Como a Lei de Acesso à Informação ainda não foi promulgada, o direito
de acessar dados oficiais ficou à mercê da boa vontade dos políticos.
Diante da dificuldade em obter informações, os autores desses pedidos
passaram a buscar o Judiciário. É o caso da Associação dos Amigos de
Januária (Asajan), uma organização de combate à corrupção nos municípios
do Norte de Minas, que vem usando, como estratégia, o ingresso de ações
judiciais para conhecer dados governamentais. As informações servem
para embasar medidas cobrando a regularidade de atos administrativos.
Algumas decisões judiciais entendem que os papéis produzidos e
guardados pelos governos são públicos e, como tal, devem ser divulgados
de forma ampla. Em Miravânia, no Norte de Minas, a juíza Maria Beatriz
Biasutti obrigou a prefeitura a exibir a relação de todos os servidores
municipais e ocupantes de cargos de comissão, descritos por nome,
função, salário, controle de ponto e grau de parentesco com os políticos
eleitos.
Mas nem sempre os magistrados se posicionam em prol da transparência.

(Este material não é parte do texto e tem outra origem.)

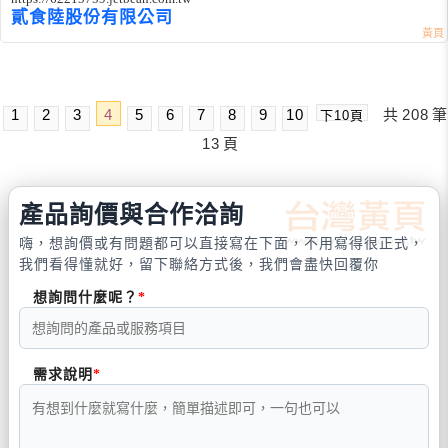
貳食陸股份有限公司
1
2
3
4
5
6
7
8
9
10
共
208
筆
下10頁
13
頁
產品詢價與合作洽詢
嗨，想詢價或有問題都可以直接寫在下面，不用寫得很正式，
我們看得懂就好，留下聯絡方式後，我們會盡快回覆你
想詢問什麼呢？
需求說明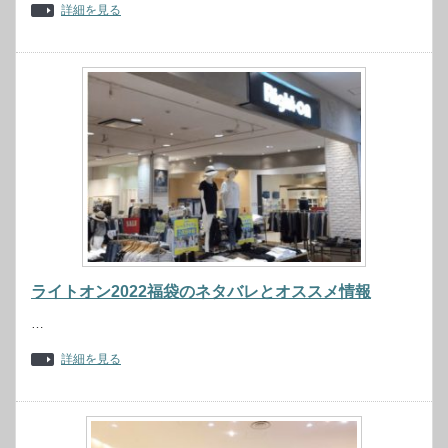
詳細を見る
ライトオン2022福袋のネタバレとオススメ情報
…
詳細を見る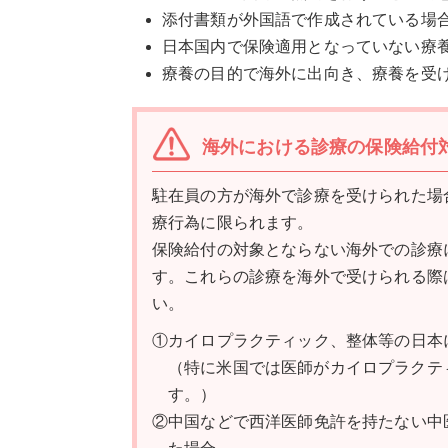
添付書類が外国語で作成されている場
日本国内で保険適用となっていない療
療養の目的で海外に出向き、療養を受
海外における診療の保険給付
駐在員の方が海外で診療を受けられた場
療行為に限られます。
保険給付の対象とならない海外での診療
す。これらの診療を海外で受けられる際
い。
①カイロプラクティック、整体等の日本
（特に米国では医師がカイロプラクテ
す。）
②中国などで西洋医師免許を持たない中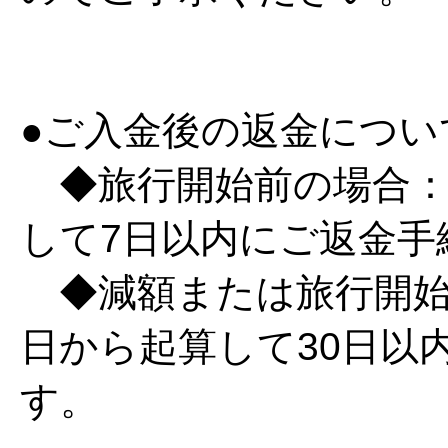
●ご入金後の返金につい
◆旅行開始前の場合：
して7日以内にご返金手
◆減額または旅行開始
日から起算して30日以
す。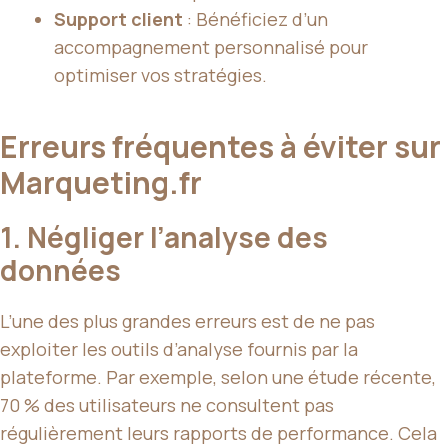
Support client
: Bénéficiez d’un
accompagnement personnalisé pour
optimiser vos stratégies.
Erreurs fréquentes à éviter sur
Marqueting.fr
1. Négliger l’analyse des
données
L’une des plus grandes erreurs est de ne pas
exploiter les outils d’analyse fournis par la
plateforme. Par exemple, selon une étude récente,
70 % des utilisateurs ne consultent pas
régulièrement leurs rapports de performance. Cela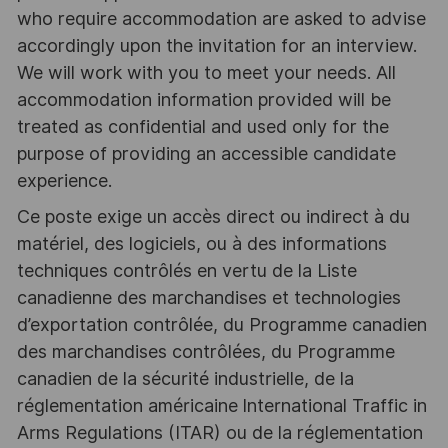
who require accommodation are asked to advise
accordingly upon the invitation for an interview.
We will work with you to meet your needs. All
accommodation information provided will be
treated as confidential and used only for the
purpose of providing an accessible candidate
experience.
Ce poste exige un accès direct ou indirect à du
matériel, des logiciels, ou à des informations
techniques contrôlés en vertu de la Liste
canadienne des marchandises et technologies
d’exportation contrôlée, du Programme canadien
des marchandises contrôlées, du Programme
canadien de la sécurité industrielle, de la
réglementation américaine lnternational Traffic in
Arms Regulations (ITAR) ou de la réglementation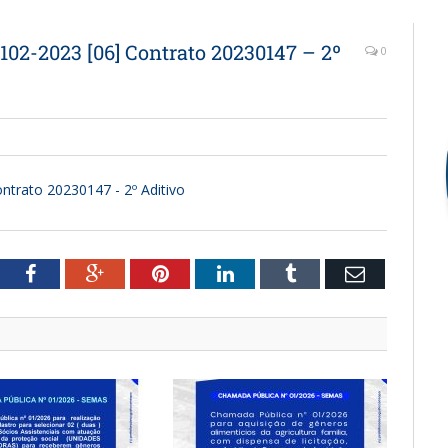
102-2023 [06] Contrato 20230147 – 2º
0
ntrato 20230147 - 2º Aditivo
witter
Facebook
Google+
Pinterest
LinkedIn
Tumblr
Email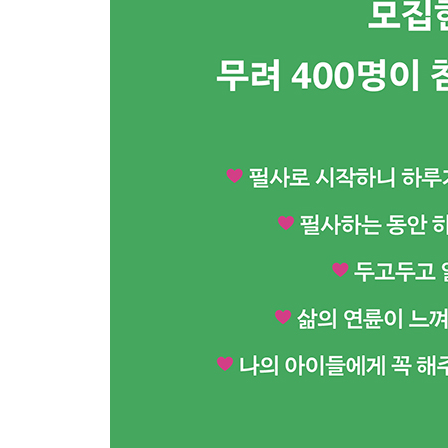
다시없는 부탁
전시회
당신
새삼스레
후회 없이
아침 안부
저 스스로를
후회
흠집
시인의 필사_삶 3
Part 4. 고요한 우주의 숨소리를 들었습니다
아침 식탁
인생 3
아침
여가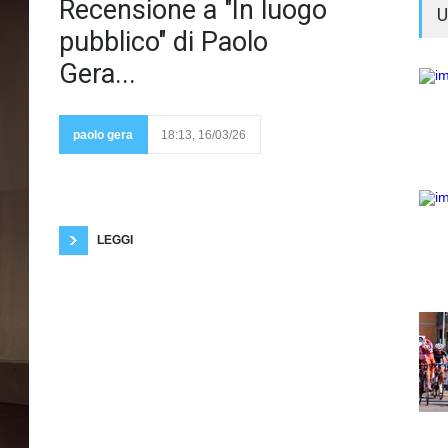
Questo
Recensione a "In luogo
U
libro di
Paolo
pubblico" di Paolo
Gera è
la
Gera...
dimostrazione che
si può fare
dell'autentica
paolo gera
18:13, 16/03/26
poesia solo quando
si utilizza come
meccanismo di difesa la sublimazione della
sofferenza e non come fanno in molti oggi la
razionalizzazione dei propri disturbi psicologici o del
proprio disagio esistenziale. Molti sono tutti tesi a
scrivere
LEGGI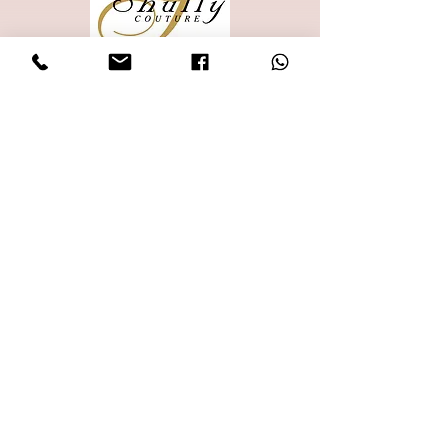
להזמנת קטלוג
0502334373
shulys122@gmail.com
זכריה 8 בני ברק קומה 1
שעות פתיחה
א' - ה' 10:00-14:00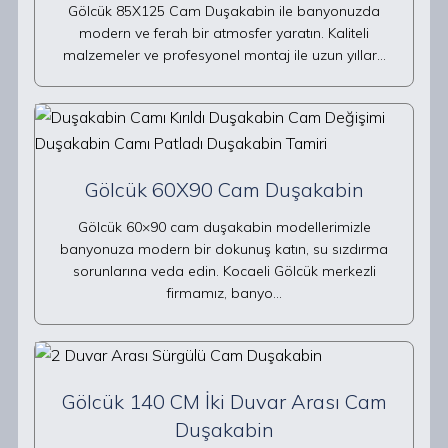
Gölcük 85X125 Cam Duşakabin ile banyonuzda
modern ve ferah bir atmosfer yaratın. Kaliteli
malzemeler ve profesyonel montaj ile uzun yıllar…
Gölcük 60X90 Cam Duşakabin
Gölcük 60×90 cam duşakabin modellerimizle
banyonuza modern bir dokunuş katın, su sızdırma
sorunlarına veda edin. Kocaeli Gölcük merkezli
firmamız, banyo…
Gölcük 140 CM İki Duvar Arası Cam
Duşakabin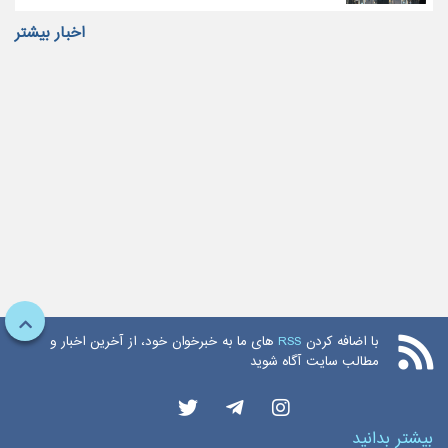
اخبار بیشتر
با اضافه کردن
RSS
های ما به خبرخوان خود، از آخرین اخبار و
مطالب سایت آگاه شوید
بیشتر بدانید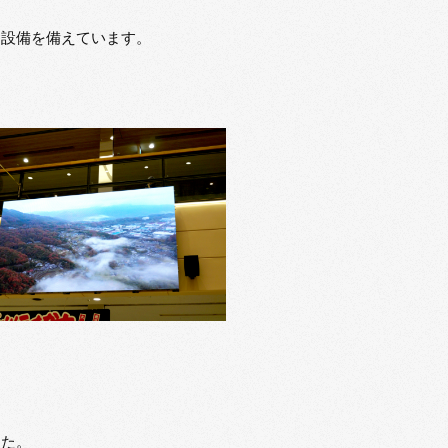
る設備を備えています。
した。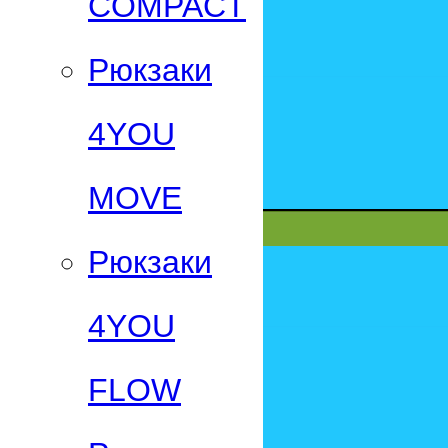
СOMPACT
Рюкзаки
4YOU
MOVE
Рюкзаки
4YOU
FLOW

"Com o vácuo legislativo, cada juiz decide como quer", afirma Fábio
Oliva, da Asajan. No caso de Cerquilho, uma decisão recente do Tribunal
de Justiça de São Paulo (TJ-SP) negou um pedido de informações sobre a
construção de um matadouro municipal. O autor do processo havia
justificado que os dados poderiam embasar uma ação popular pedindo o
ressarcimento, aos cofres municipais, de eventuais gastos irregulares.
Mas a 11ª Câmara de Direito Público declarou que o acesso a dados
públicos é "juridicamente limitado" e não vigora, no Brasil, o que os
desembargadores chamaram de "sistema do 'open file' (arquivo aberto)
administrativo".
O presidente da Ordem dos Advogados do Brasil (OAB), Ophir
Cavalcante, critica a ideia de que o "sistema de arquivo aberto" não
vigora no país. "É um posicionamento equivocado", afirma. "A
Constituição Federal estabelece de forma muito clara o direito de
qualquer cidadão ter acesso às informações que o poder público detém.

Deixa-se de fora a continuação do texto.